Stepping out onto the veranda, I peered out into the dark night. The snow was falling again, twisting in flurries and massive gusts of wind. Floodlights ringed the house with their illumination, but I still didn’t want to stand out here any longer than necessary.
But as I scanned the yard, I realized Loki was nowhere to be seen.
“Loki?” I expected to see him come trotting from around the side of the house, but no. My eyes followed his tracks through the snow, across the yard... and away.
Into the forest.
Distantly, carried on the freezing wind, came the sound of a barking dog. It was a frantic snarling sound, full of fear. My heart pounded against my ribs, my throat swelling with fear.
“Loki!” My call was swallowed by the howling wind. His barking sounded even farther away.
Panicking, I hurried inside to my backpack and rummaged through until I found the hunting knife Rayne had left with me. Ripping it from its sheath, I sprinted out into the stormy night.
The freshly fallen snow weighed down my feet like anchors. The wind whipped around me, flurries obscuring my vision.
“Loki!” I kept calling for him, following his prints through the snow as best I could. My lips and fingers were turning numb from the cold, but I couldn’t abandon the poor dog to death out here. Why would he run off, what had possesed him?
I couldn’t hear him anymore. I couldn’t see the farmhouse either. All around me was nothing but a maze of tall trees and frozen brambles.
My heart plummeted, terror racing through me. I needed to go back and wake Andy for help. But as I turned in circles, I quickly realized I might not even be able to find my way to the house again. My prints in the snow, and Loki’s, were swiftly being covered.
My breath came faster, my lungs aching with the cold. Damn it, where had the dog run off to? It wasn’t like him. I cupped my hands around my mouth, yelling uselessly into the howling wind.
Faintly, distant barking answered me. Desperately, I ran, following the sound. But my foot caught on something I couldn’t see beneath the snow, sending me sprawling to the ground.
As I pushed myself up, I could see a faint red glow in front of me.
Long, dark, bloodstained hair flowed in the flurries of wind.

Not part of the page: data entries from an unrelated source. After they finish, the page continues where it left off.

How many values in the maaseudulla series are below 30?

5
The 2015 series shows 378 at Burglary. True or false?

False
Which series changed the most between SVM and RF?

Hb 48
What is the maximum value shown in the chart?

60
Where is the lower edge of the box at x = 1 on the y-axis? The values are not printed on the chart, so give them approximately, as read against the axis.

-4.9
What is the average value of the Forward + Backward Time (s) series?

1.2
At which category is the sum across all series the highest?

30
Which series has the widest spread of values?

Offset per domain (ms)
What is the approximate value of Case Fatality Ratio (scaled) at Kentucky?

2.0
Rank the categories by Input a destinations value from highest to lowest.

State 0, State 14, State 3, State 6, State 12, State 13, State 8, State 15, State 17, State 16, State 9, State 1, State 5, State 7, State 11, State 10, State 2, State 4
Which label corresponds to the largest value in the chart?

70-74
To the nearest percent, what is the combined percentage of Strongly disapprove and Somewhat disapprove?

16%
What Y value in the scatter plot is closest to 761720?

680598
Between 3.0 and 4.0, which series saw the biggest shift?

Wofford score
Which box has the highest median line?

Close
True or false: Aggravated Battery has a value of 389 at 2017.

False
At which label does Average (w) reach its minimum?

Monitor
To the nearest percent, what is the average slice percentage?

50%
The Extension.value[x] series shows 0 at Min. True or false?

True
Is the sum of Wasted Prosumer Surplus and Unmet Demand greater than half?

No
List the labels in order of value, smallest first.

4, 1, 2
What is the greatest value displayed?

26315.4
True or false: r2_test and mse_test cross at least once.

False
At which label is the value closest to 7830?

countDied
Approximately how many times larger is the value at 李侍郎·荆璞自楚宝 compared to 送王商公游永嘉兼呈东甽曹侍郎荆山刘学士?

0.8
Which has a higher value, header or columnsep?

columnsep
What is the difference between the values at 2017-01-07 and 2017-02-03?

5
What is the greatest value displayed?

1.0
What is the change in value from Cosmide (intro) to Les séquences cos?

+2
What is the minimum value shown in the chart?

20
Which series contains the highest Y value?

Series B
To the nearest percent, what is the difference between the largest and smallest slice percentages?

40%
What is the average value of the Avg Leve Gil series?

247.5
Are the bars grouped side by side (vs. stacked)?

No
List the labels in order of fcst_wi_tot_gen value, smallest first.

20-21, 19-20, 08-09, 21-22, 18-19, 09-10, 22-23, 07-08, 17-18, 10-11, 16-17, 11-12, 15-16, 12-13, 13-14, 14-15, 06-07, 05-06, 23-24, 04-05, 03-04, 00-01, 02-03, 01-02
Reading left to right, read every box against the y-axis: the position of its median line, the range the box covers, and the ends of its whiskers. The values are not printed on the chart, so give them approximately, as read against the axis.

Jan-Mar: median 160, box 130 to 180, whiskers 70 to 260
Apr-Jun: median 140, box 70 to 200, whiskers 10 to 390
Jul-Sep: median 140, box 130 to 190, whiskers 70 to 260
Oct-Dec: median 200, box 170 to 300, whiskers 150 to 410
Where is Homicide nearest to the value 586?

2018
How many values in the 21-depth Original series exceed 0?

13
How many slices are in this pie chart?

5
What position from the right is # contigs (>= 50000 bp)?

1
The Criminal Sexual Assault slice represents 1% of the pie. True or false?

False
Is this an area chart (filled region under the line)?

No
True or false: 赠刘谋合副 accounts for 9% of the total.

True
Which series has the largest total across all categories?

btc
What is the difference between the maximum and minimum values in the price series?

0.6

Hollow eyes watched me as blood dripped from too-long fingernails, stark in the white snow. I gasped, and it was as if I inhaled a wave of sadness that hit me like a kick to my stomach.
Everything hurt. I could hardly breathe.
It was less than a second, the blink of an eye, then she was gone.
The wind was full of whispers, strange voices overlapping. My chest felt so heavy, my head dizzy. I needed to get inside, but where... how...
I turned back, and she was there: face contorted, bloody arms outstretched, mouth gaped open in a horrifying scream.
My own scream was swallowed by the storm as I was thrown down. I landed in deep snow and tumbled, sliding down a steep slope into a gully.
The air I desperately needed was squeezed out of my lungs. It felt as if my chest was caving in.
Again and again, the awful feeling of constriction came.
I couldn’t scream, couldn’t get up. It was as if my throat was full of liquid, and I was choking on its gross metallic taste.
A shadow wavered before me, forward and back, forward and back.
Crushing me with every swing. Pounding my chest, so that bubbles rose in the bloody pond filling my mouth.
Someone in the distance was screaming. Such a wretched, pitiful wailing. The whispers persisted, surrounding me, infecting me.
The bones, the bones, to the bones I bind thee. With flesh, with flesh, with this flesh I feed thee. In blood, in blood, in blood do I call thee.